Na petição inicial, os advogados do PSB afirmam que “espelhando a Constituição Federal (art. 150, III, “c”) a Constituição do Estado de São Paulo no seu art. 163, III, “c”, determina a limitação do poder de tributar com base no princípio da anterioridade nonagesimal. Desta forma, o vernáculo utilizado no dispositivo normativo constitucional, a saber: “aumentar”, não se limita apenas a Lei que aumenta quantitativamente o tributo, mas também a Lei que diminui ou extingue (revoga) isenção anteriormente concedida ao contribuinte. Isso porque o efeito jurídico da isenção é impedir o nascimento da obrigação tributária, sendo que sua revogação acarreta justamente esse nascimento, mas apenas após a observância limitadora do poder de tributar expressado pelos princípios da anterioridade de exercício e da anterioridade nonagesimal. Portanto, tais leis que alteraram o direito à isenção tributária em desfavor do contribuinte deve observar o princípio constitucional da anterioridade nonagesimal, sob pena de sua inconstitucionalidade e, portanto, invalidade. É o caso dos autos. Por mais que haja a justificativa de iminente problema financeiro nas Contas do Estado de São Paulo não é por meio de inobservância constitucional deliberada que a questão será social e pacificamente resolvida. Afinal, a Constituição serve para estabelecer as regras do jogo político/democrático, seja como um presumível pacto social (Rousseau) seja como deliberação das fontes reais de poder (Ferdinand Lassalle). Fato é que uma vez estabelecida deve ser rigorosamente cumprida, até sua modificação pelo Poder Constituinte (derivado e decorrente). O contribuinte beneficiado pela então isenção tributária revogada pela Lei Estadual atacada, por vício de inconstitucionalidade, não estava preparado, em razão do princípio constitucional da segurança jurídica, ou seja, a existência de uma segurança jurídica para tributar, bem como de seu direito adquirido para o exercício financeiro de 2021, para assumir obrigação tributária que, efetivamente, onerará sobremaneira as finanças domésticas”

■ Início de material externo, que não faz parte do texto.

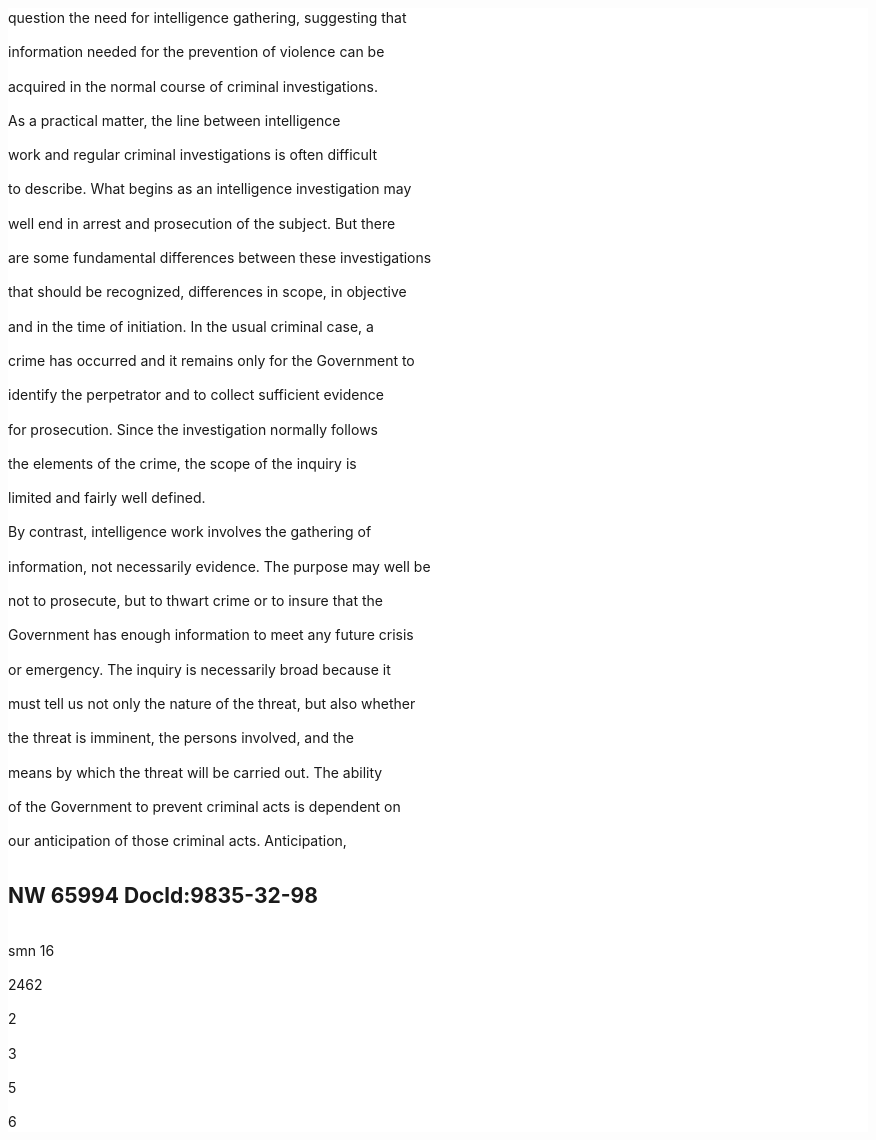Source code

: question the need for intelligence gathering, suggesting that

information needed for the prevention of violence can be

acquired in the normal course of criminal investigations.

As a practical matter, the line between intelligence

work and regular criminal investigations is often difficult

to describe. What begins as an intelligence investigation may

well end in arrest and prosecution of the subject. But there

are some fundamental differences between these investigations

that should be recognized, differences in scope, in objective

and in the time of initiation. In the usual criminal case, a

crime has occurred and it remains only for the Government to

identify the perpetrator and to collect sufficient evidence

for prosecution. Since the investigation normally follows

the elements of the crime, the scope of the inquiry is

limited and fairly well defined.

By contrast, intelligence work involves the gathering of

information, not necessarily evidence. The purpose may well be

not to prosecute, but to thwart crime or to insure that the

Government has enough information to meet any future crisis

or emergency. The inquiry is necessarily broad because it

must tell us not only the nature of the threat, but also whether

the threat is imminent, the persons involved, and the

means by which the threat will be carried out. The ability

of the Government to prevent criminal acts is dependent on

our anticipation of those criminal acts. Anticipation,

NW 65994 Docld:9835-32-98
---

##
smn 16

2462

2

3

5

6
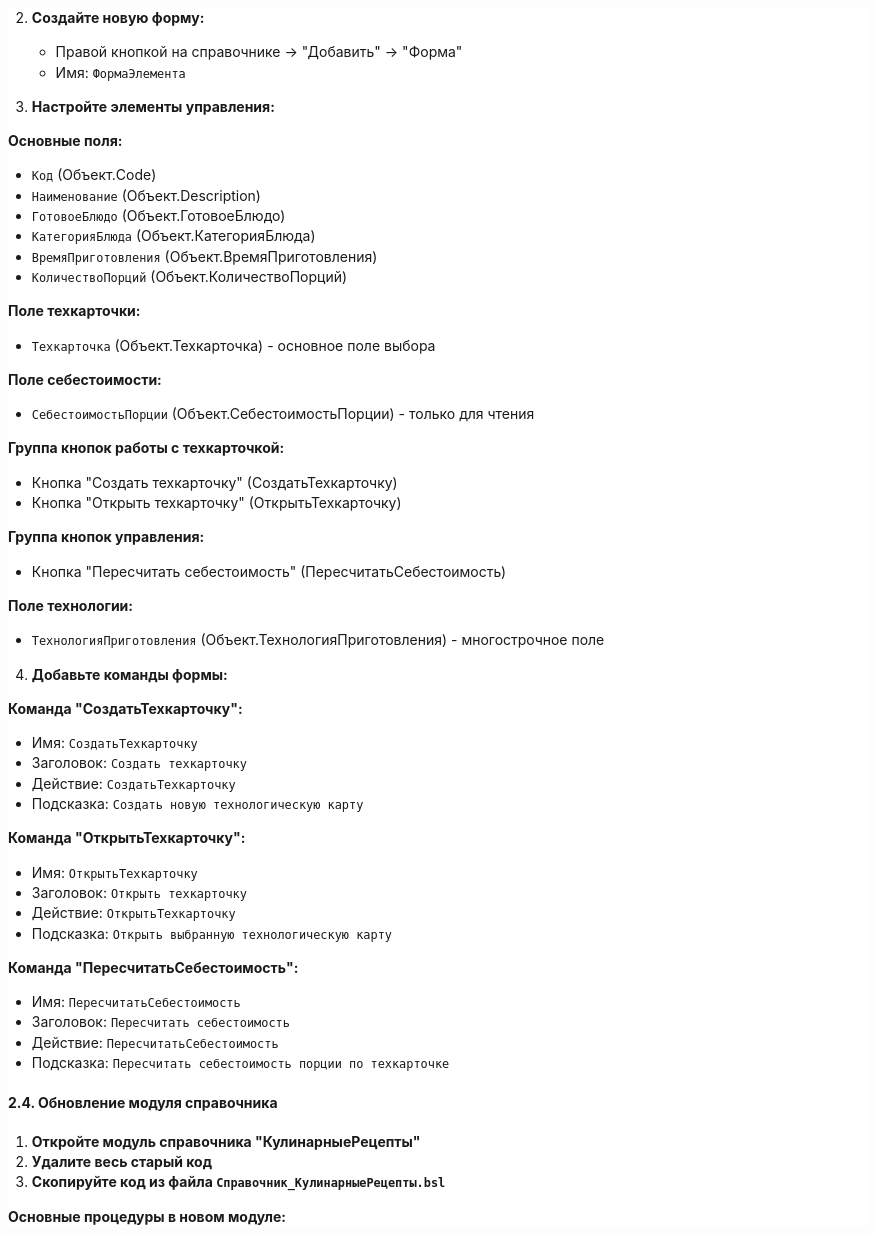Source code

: 2. **Создайте новую форму:**
   - Правой кнопкой на справочнике → "Добавить" → "Форма"
   - Имя: `ФормаЭлемента`

3. **Настройте элементы управления:**

**Основные поля:**
- `Код` (Объект.Code)
- `Наименование` (Объект.Description)  
- `ГотовоеБлюдо` (Объект.ГотовоеБлюдо)
- `КатегорияБлюда` (Объект.КатегорияБлюда)
- `ВремяПриготовления` (Объект.ВремяПриготовления)
- `КоличествоПорций` (Объект.КоличествоПорций)

**Поле техкарточки:**
- `Техкарточка` (Объект.Техкарточка) - основное поле выбора

**Поле себестоимости:**
- `СебестоимостьПорции` (Объект.СебестоимостьПорции) - только для чтения

**Группа кнопок работы с техкарточкой:**
- Кнопка "Создать техкарточку" (СоздатьТехкарточку)
- Кнопка "Открыть техкарточку" (ОткрытьТехкарточку)

**Группа кнопок управления:**
- Кнопка "Пересчитать себестоимость" (ПересчитатьСебестоимость)

**Поле технологии:**
- `ТехнологияПриготовления` (Объект.ТехнологияПриготовления) - многострочное поле

4. **Добавьте команды формы:**

**Команда "СоздатьТехкарточку":**
- Имя: `СоздатьТехкарточку`
- Заголовок: `Создать техкарточку`
- Действие: `СоздатьТехкарточку`
- Подсказка: `Создать новую технологическую карту`

**Команда "ОткрытьТехкарточку":**
- Имя: `ОткрытьТехкарточку`
- Заголовок: `Открыть техкарточку`
- Действие: `ОткрытьТехкарточку`
- Подсказка: `Открыть выбранную технологическую карту`

**Команда "ПересчитатьСебестоимость":**
- Имя: `ПересчитатьСебестоимость`
- Заголовок: `Пересчитать себестоимость`
- Действие: `ПересчитатьСебестоимость`
- Подсказка: `Пересчитать себестоимость порции по техкарточке`

#### 2.4. Обновление модуля справочника

1. **Откройте модуль справочника "КулинарныеРецепты"**
2. **Удалите весь старый код**
3. **Скопируйте код из файла `Справочник_КулинарныеРецепты.bsl`**

**Основные процедуры в новом модуле:**
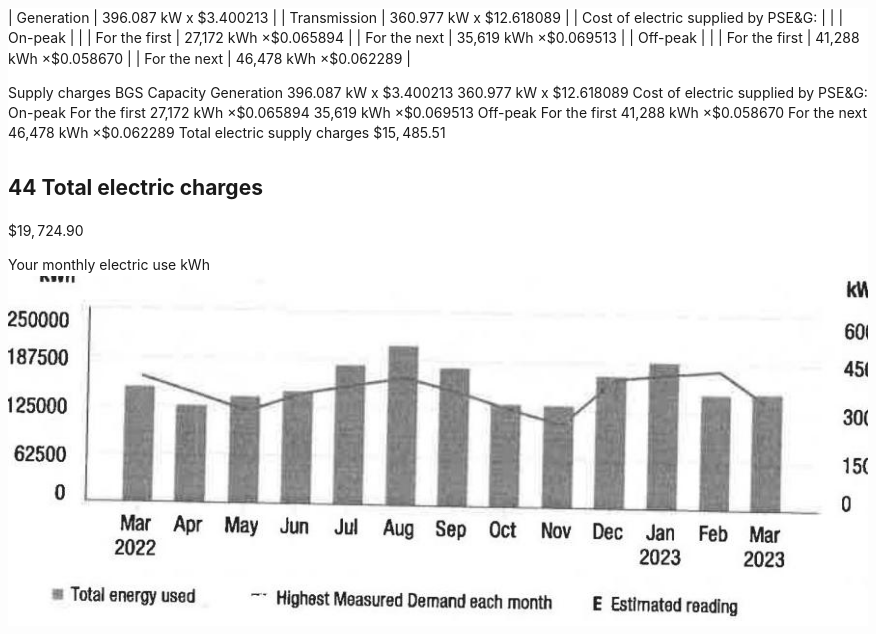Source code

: | Generation | 396.087 kW x $\$ 3.400213$ |
| Transmission | 360.977 kW x $\$ 12.618089$ |
| Cost of electric supplied by PSE\&G: |  |
| On-peak |  |
| For the first | 27,172 kWh $\times \$ 0.065894$ |
| For the next | 35,619 kWh $\times \$ 0.069513$ |
| Off-peak |  |
| For the first | 41,288 kWh $\times \$ 0.058670$ |
| For the next | 46,478 kWh $\times \$ 0.062289$ |

Supply charges
BGS Capacity
Generation
396.087 kW x $\$ 3.400213$
360.977 kW x $\$ 12.618089$
Cost of electric supplied by PSE\&G:
On-peak
For the first
27,172 kWh $\times \$ 0.065894$
35,619 kWh $\times \$ 0.069513$
Off-peak
For the first
41,288 kWh $\times \$ 0.058670$
For the next
46,478 kWh $\times \$ 0.062289$
Total electric supply charges
$\$ 15,485.51$

## 44 Total electric charges

$\$ 19,724.90$

Your monthly electric use
kWh
![](images/img-0.jpeg)
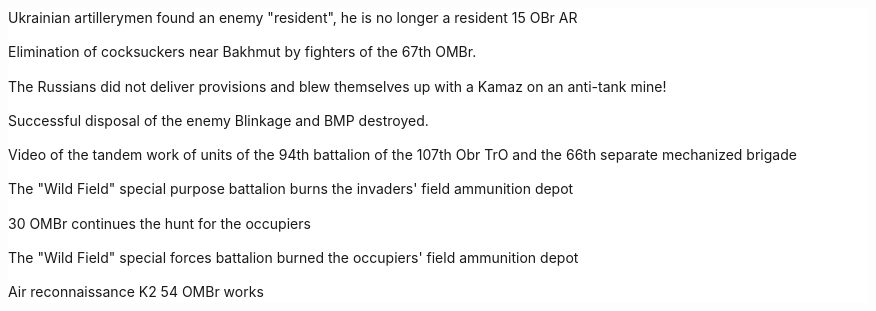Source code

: Ukrainian artillerymen found an enemy "resident", he is no longer a resident 15 OBr AR

<video 
  src="https://user-images.githubusercontent.com/34960418/228329623-b7cc0688-bdc3-40db-840b-e5063070083e.mp4" controls="controls" style="max-width: 730px;">
</video>

Elimination of cocksuckers near Bakhmut by fighters of the 67th OMBr.

<video 
  src="https://user-images.githubusercontent.com/34960418/228329773-2e8db970-2ad8-426e-932c-c17b9194dcde.MP4" controls="controls" style="max-width: 730px;">
</video>

The Russians did not deliver provisions and blew themselves up with a Kamaz on an anti-tank mine!

<video 
  src="https://user-images.githubusercontent.com/34960418/228330422-a9678d4c-4898-427a-a14a-358abcbd8642.MP4" controls="controls" style="max-width: 730px;">
</video>

Successful disposal of the enemy Blinkage and BMP destroyed.

<video 
  src="https://user-images.githubusercontent.com/34960418/228331176-8becc22a-67c7-467b-9442-3a1479725b15.MP4" controls="controls" style="max-width: 730px;">
</video>

Video of the tandem work of units of the 94th battalion of the 107th Obr TrO and the 66th separate mechanized brigade

<video 
  src="https://user-images.githubusercontent.com/34960418/228340279-132d3161-88cb-48a9-900a-b1fcff82755b.mp4" controls="controls" style="max-width: 730px;">
</video>

The "Wild Field" special purpose battalion burns the invaders' field ammunition depot

<video 
  src="https://user-images.githubusercontent.com/34960418/228341182-309303b3-3156-4d64-9373-fc0dba9b19ee.mp4" controls="controls" style="max-width: 730px;">
</video>

30 OMBr continues the hunt for the occupiers

<video 
  src="https://user-images.githubusercontent.com/34960418/228341620-930e4c6c-2bf1-42bc-bb51-01057a77a40d.mp4" controls="controls" style="max-width: 730px;">
</video>

The "Wild Field" special forces battalion burned the occupiers' field ammunition depot

<video 
  src="https://user-images.githubusercontent.com/34960418/228577655-9fa23eb4-d450-40fa-9e8d-5c2998262186.MP4" controls="controls" style="max-width: 730px;">
</video>

Air reconnaissance K2 54 OMBr works
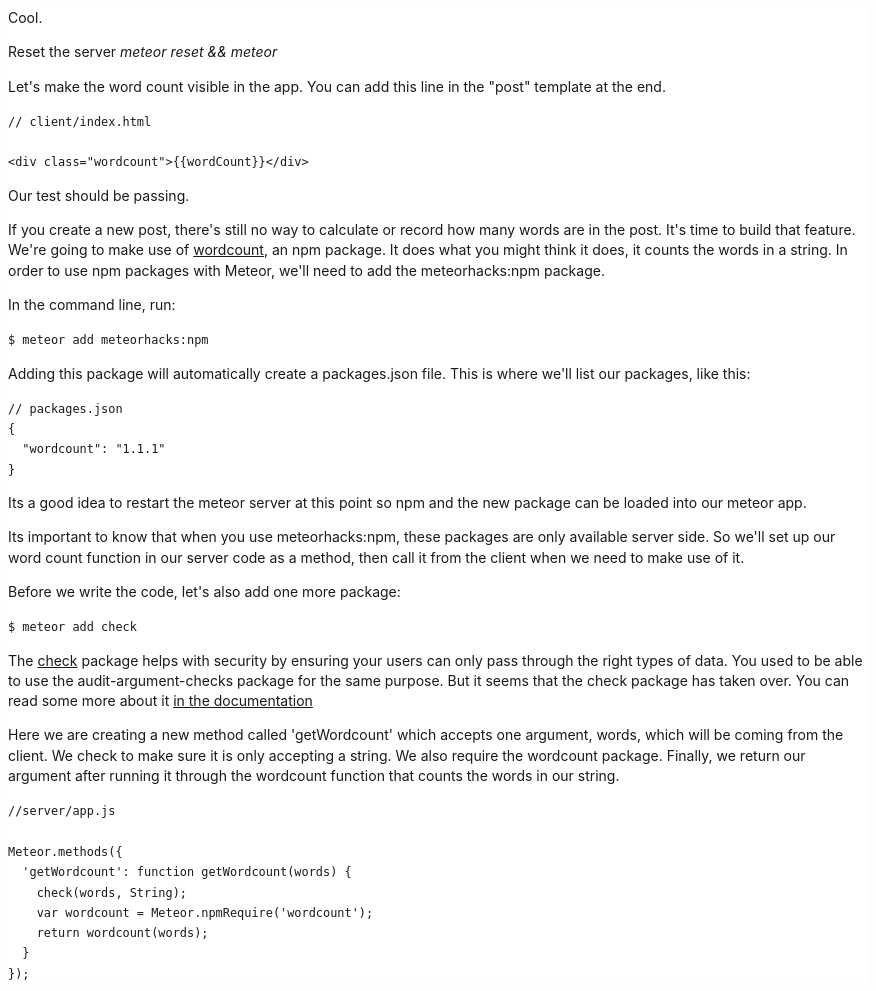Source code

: Cool.

Reset the server *meteor reset && meteor*

Let's make the word count visible in the app. You can add this line in the "post" template at the end.

	// client/index.html

	<div class="wordcount">{{wordCount}}</div>

Our test should be passing.

If you create a new post, there's still no way to calculate or record how many words are in the post. It's time to build that feature. We're going to make use of [wordcount](https://www.npmjs.com/package/wordcount), an npm package. It does what you might think it does, it counts the words in a string. In order to use npm packages with Meteor, we'll need to add the meteorhacks:npm package.

In the command line, run:

<pre><code class="language-javascript">$ meteor add meteorhacks:npm</code></pre>

Adding this package will automatically create a packages.json file. This is where we'll list our packages, like this:

<pre><code class="language-javascript">// packages.json
{
  "wordcount": "1.1.1"
}</code></pre>

Its a good idea to restart the meteor server at this point so npm and the new package can be loaded into our meteor app.

Its important to know that when you use meteorhacks:npm, these packages are only available server side. So we'll set up our word count function in our server code as a method, then call it from the client when we need to make use of it.

Before we write the code, let's also add one more package:

<pre><code class="language-javascript">$ meteor add check</code></pre>

The [check](https://atmospherejs.com/meteor/check) package helps with security by ensuring your users can only pass through the right types of data. You used to be able to use the audit-argument-checks package for the same purpose. But it seems that the check package has taken over. You can read some more about it [in the documentation](http://docs.meteor.com/#/full/check)

Here we are creating a new method called 'getWordcount' which accepts one argument, words, which will be coming from the client. We check to make sure it is only accepting a string. We also require the wordcount package. Finally, we return our argument after running it through the wordcount function that counts the words in our string.

<pre><code class="language-javascript">//server/app.js

Meteor.methods({
  'getWordcount': function getWordcount(words) {
    check(words, String);
    var wordcount = Meteor.npmRequire('wordcount');
    return wordcount(words);
  }
});</code></pre>
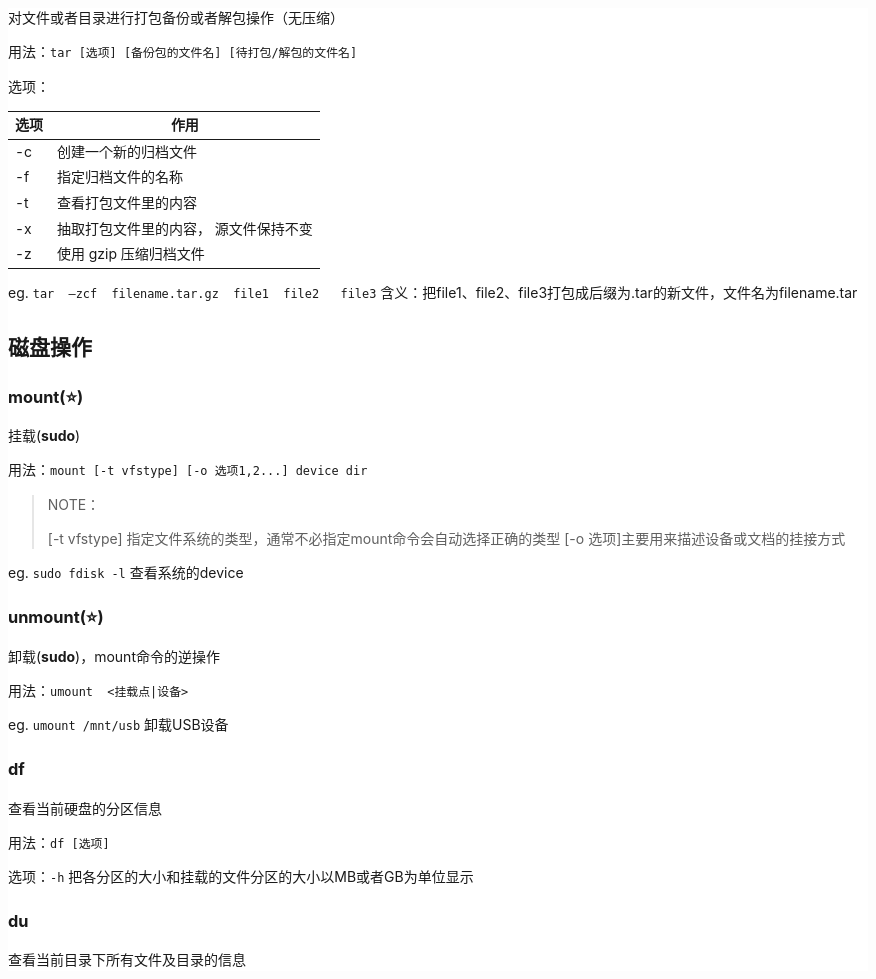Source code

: 对文件或者目录进行打包备份或者解包操作（无压缩）

用法：`tar [选项] [备份包的文件名] [待打包/解包的文件名]`

选项：

| 选项  | 作用                  |
| --- | ------------------- |
| -c  | 创建一个新的归档文件          |
| -f  | 指定归档文件的名称           |
| -t  | 查看打包文件里的内容          |
| -x  | 抽取打包文件里的内容， 源文件保持不变 |
| -z  | 使用 gzip 压缩归档文件      |

eg. `tar  –zcf  filename.tar.gz  file1  file2  
file3`
含义：把file1、file2、file3打包成后缀为.tar的新文件，文件名为filename.tar

## 磁盘操作

### mount(⭐)

挂载(**sudo**)

用法：`mount [-t vfstype] [-o 选项1,2...] device dir`

> NOTE：
> 
> [-t vfstype] 指定文件系统的类型，通常不必指定mount命令会自动选择正确的类型
> [-o 选项]主要用来描述设备或文档的挂接方式

eg. `sudo fdisk -l`  查看系统的device

### unmount(⭐)

卸载(**sudo**)，mount命令的逆操作

用法：`umount  <挂载点|设备>`

eg. `umount /mnt/usb`  卸载USB设备

### df

查看当前硬盘的分区信息

用法：`df [选项]`

选项：`-h` 把各分区的大小和挂载的文件分区的大小以MB或者GB为单位显示

### du

查看当前目录下所有文件及目录的信息
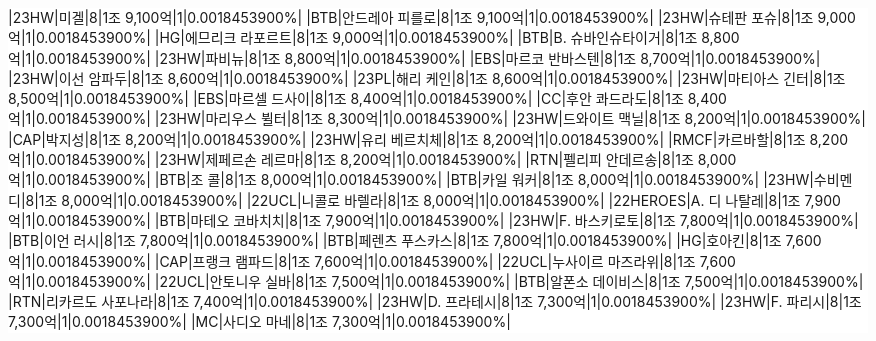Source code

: |23HW|미겔|8|1조 9,100억|1|0.0018453900%|
|BTB|안드레아 피를로|8|1조 9,100억|1|0.0018453900%|
|23HW|슈테판 포슈|8|1조 9,000억|1|0.0018453900%|
|HG|에므리크 라포르트|8|1조 9,000억|1|0.0018453900%|
|BTB|B. 슈바인슈타이거|8|1조 8,800억|1|0.0018453900%|
|23HW|파비뉴|8|1조 8,800억|1|0.0018453900%|
|EBS|마르코 반바스텐|8|1조 8,700억|1|0.0018453900%|
|23HW|이선 암파두|8|1조 8,600억|1|0.0018453900%|
|23PL|해리 케인|8|1조 8,600억|1|0.0018453900%|
|23HW|마티아스 긴터|8|1조 8,500억|1|0.0018453900%|
|EBS|마르셀 드사이|8|1조 8,400억|1|0.0018453900%|
|CC|후안 콰드라도|8|1조 8,400억|1|0.0018453900%|
|23HW|마리우스 뷜터|8|1조 8,300억|1|0.0018453900%|
|23HW|드와이트 맥닐|8|1조 8,200억|1|0.0018453900%|
|CAP|박지성|8|1조 8,200억|1|0.0018453900%|
|23HW|유리 베르치체|8|1조 8,200억|1|0.0018453900%|
|RMCF|카르바할|8|1조 8,200억|1|0.0018453900%|
|23HW|제페르손 레르마|8|1조 8,200억|1|0.0018453900%|
|RTN|펠리피 안데르송|8|1조 8,000억|1|0.0018453900%|
|BTB|조 콜|8|1조 8,000억|1|0.0018453900%|
|BTB|카일 워커|8|1조 8,000억|1|0.0018453900%|
|23HW|수비멘디|8|1조 8,000억|1|0.0018453900%|
|22UCL|니콜로 바렐라|8|1조 8,000억|1|0.0018453900%|
|22HEROES|A. 디 나탈레|8|1조 7,900억|1|0.0018453900%|
|BTB|마테오 코바치치|8|1조 7,900억|1|0.0018453900%|
|23HW|F. 바스키로토|8|1조 7,800억|1|0.0018453900%|
|BTB|이언 러시|8|1조 7,800억|1|0.0018453900%|
|BTB|페렌츠 푸스카스|8|1조 7,800억|1|0.0018453900%|
|HG|호아킨|8|1조 7,600억|1|0.0018453900%|
|CAP|프랭크 램파드|8|1조 7,600억|1|0.0018453900%|
|22UCL|누사이르 마즈라위|8|1조 7,600억|1|0.0018453900%|
|22UCL|안토니우 실바|8|1조 7,500억|1|0.0018453900%|
|BTB|알폰소 데이비스|8|1조 7,500억|1|0.0018453900%|
|RTN|리카르도 사포나라|8|1조 7,400억|1|0.0018453900%|
|23HW|D. 프라테시|8|1조 7,300억|1|0.0018453900%|
|23HW|F. 파리시|8|1조 7,300억|1|0.0018453900%|
|MC|사디오 마네|8|1조 7,300억|1|0.0018453900%|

Na justificativa do pedido da liminar, consta na ação que “portanto, este C. Tribunal de Justiça de São Paulo possui a responsabilidade jurídica e social de dar pronta resposta, em controle de constitucionalidade concentrado e de forma cautelar, aos jurisdicionados deficientes. É necessário aplicar a Constituição do Estado de São Paulo, que não abre exceção ao princípio da anterioridade nonagesimal para lei que pretenda revogar isenção tributária). Que este C. Tribunal de Justiça de São Paulo conceda, por decisão monocrática do Desembargador Relator e sem a intimação dos interessados (art. 10, § 3º, da Lei Federal 9.868/99), medida cautelar, determinando a suspensão da eficácia da norma estadual impugnada, nos termos do art. 230, do Regimento Interno deste C. Tribunal, com a finalidade de determinar a suspensão da exigência do pagamento do IPVA lançado sobre os veículos de deficientes que atendem os requisitos da legislação anterior à mudança perpetrada pela norma jurídica estadual ora impugnada, decisão está a ser oportunamente submetida a referendo do Plenário do C. Órgão Especial. Ao final, postula a procedência desta Ação Direta de Inconstitucionalidade, para declarar inconstitucionais os incisos I e II, do art. 21, da Lei Estadual 17.293, de 15 de outubro de 2020, repristinando, desta feita, os efeitos do art. 13, III, da Lei Estadual 13.296, de 23 de dezembro de 2008, com redação dada pela Lei Estadual 16.498/2017”.

A ADI está conclusa para o Relator Desembargador ANTONIO CELSO AGUILAR CORTEZ.

O Departamento de Jornalismo acompanha novas medidas que devem ser tomadas nos próximos dias, com o ajuizamento de novas ADI – Ação Direta de Inconstitucionalidade.